ЧТО СДЕЛАТЬ:
a) Перепишите дословно из отрывка о Шотландии фрагмент, начиная со слов «С конца 2007» и заканчивая словами «дорогому клиническому лечению.».
b) Ответьте по отрывку о Шотландии на вопросы, пометив каждый ответ тем же номером:
(i) Кем в отрывке назван Гай Лодж?
(ii) С какого времени местный бюджет распределяется лидерами Шотландской националистической партии?
(iii) Обозревателем какой газеты является Джойс Макмиллан?

ОТРЫВОК:
Центральное правительство было уверено в том, как звучала в ту пору успокоительная мантра, что наделение горцев высшим законодательным органом «окончательно похоронит шотландский национализм». Эксперт одного из лондонских мозговых трестов Гай Лодж считает, что результат оказался прямо противоположным задуманному. «Англия и Шотландия начали отдаляться друг от друга в культурном и политическом плане, и они начинают смотреться как совершенно различные нации».

С конца 2007 года местный бюджет, формируемый за счет субсидий от центральной власти в Лондоне, распределяется местными лидерами Шотландской националистической партии, победившей на выборах, по принципу высшей социальной справедливости. Алекс Сэлмонд, вождь этих умеренных (до поры до времени) националистов, провел решение об отмене платы за обучение в вузах, оплачивает из казны уход за пожилыми, расширил список бесплатных лекарств для больных, в том числе онкологических, сократил стоимость выписки лечебных препаратов в целом, а также облегчил доступ к дорогому клиническому лечению.

Английские парламентарии негодуют, обвиняя шотландских коллег, что они, мол, щедры за чужой счет. И недоумевают, почему шотландские депутаты могут заседать в палате общин в Вестминстере, вынося приговор общенациональные проектам, а они не могут вмешиваться, скажем, в формирование расходных статей бюджета одной из составных частей Соединенного Королевства. Обозреватель влиятельной газеты «Скотсмен» Джойс Макмиллан комментирует это брюзжание лондонских заднескамеечных заседателей с позиции понятного шотландского гонора: «Нас всегда воспринимали как нечто экзотическое и декоративное. Но стоит нам сделать вид, что мы можем озаботиться самоопределением как нация, это вызывает обиду и гнев: «А что было не так с тем, как мы вами управляли? Почему вы не испытываете к нам благодарности?»

Данные, извлечённые из коллекции:
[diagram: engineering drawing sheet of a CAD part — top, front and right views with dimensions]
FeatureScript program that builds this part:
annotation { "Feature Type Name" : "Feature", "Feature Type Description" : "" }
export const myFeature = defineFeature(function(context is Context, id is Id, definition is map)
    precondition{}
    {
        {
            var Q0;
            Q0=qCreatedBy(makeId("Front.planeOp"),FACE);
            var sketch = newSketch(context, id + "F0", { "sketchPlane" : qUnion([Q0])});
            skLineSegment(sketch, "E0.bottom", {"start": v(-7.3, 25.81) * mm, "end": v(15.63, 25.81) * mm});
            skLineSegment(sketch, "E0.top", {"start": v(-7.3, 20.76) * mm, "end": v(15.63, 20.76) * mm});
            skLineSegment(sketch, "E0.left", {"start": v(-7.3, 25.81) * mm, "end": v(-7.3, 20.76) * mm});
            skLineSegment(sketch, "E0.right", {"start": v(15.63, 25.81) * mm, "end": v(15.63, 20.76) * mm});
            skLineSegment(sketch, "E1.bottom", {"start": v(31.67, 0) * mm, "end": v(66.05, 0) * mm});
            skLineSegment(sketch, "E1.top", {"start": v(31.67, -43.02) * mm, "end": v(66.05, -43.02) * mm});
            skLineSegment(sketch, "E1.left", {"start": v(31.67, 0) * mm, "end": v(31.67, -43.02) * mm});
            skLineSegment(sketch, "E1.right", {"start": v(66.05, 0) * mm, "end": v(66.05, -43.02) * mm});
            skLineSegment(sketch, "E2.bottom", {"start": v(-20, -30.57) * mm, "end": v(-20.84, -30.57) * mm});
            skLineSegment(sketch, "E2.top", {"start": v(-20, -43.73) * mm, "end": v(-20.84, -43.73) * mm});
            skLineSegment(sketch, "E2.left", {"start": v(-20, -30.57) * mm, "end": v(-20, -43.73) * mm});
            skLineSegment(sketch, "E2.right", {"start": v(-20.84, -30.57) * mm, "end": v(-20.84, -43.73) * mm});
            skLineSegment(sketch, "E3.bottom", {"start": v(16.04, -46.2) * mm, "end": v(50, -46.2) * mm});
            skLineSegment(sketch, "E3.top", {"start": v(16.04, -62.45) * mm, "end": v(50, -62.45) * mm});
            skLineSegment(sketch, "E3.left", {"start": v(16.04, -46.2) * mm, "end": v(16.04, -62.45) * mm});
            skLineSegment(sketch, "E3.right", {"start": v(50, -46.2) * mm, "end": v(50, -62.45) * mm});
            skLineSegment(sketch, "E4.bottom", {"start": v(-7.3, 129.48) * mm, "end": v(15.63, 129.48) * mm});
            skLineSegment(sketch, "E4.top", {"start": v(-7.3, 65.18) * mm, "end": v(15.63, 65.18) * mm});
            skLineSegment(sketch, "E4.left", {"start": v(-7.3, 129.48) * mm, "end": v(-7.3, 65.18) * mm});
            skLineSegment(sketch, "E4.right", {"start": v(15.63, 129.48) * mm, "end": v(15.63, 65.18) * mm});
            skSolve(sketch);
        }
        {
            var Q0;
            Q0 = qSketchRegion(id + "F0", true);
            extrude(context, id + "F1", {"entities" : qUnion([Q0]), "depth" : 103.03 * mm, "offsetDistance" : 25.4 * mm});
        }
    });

ОТВЕТЫ К ЗАДАНИЯМ:
a)
С конца 2007 года местный бюджет, формируемый за счет субсидий от центральной власти в Лондоне, распределяется местными лидерами Шотландской националистической партии, победившей на выборах, по принципу высшей социальной справедливости. Алекс Сэлмонд, вождь этих умеренных (до поры до времени) националистов, провел решение об отмене платы за обучение в вузах, оплачивает из казны уход за пожилыми, расширил список бесплатных лекарств для больных, в том числе онкологических, сократил стоимость выписки лечебных препаратов в целом, а также облегчил доступ к дорогому клиническому лечению.

b)
(i) Экспертом одного из лондонских мозговых трестов.
(ii) С конца 2007 года.
(iii) Газеты «Скотсмен».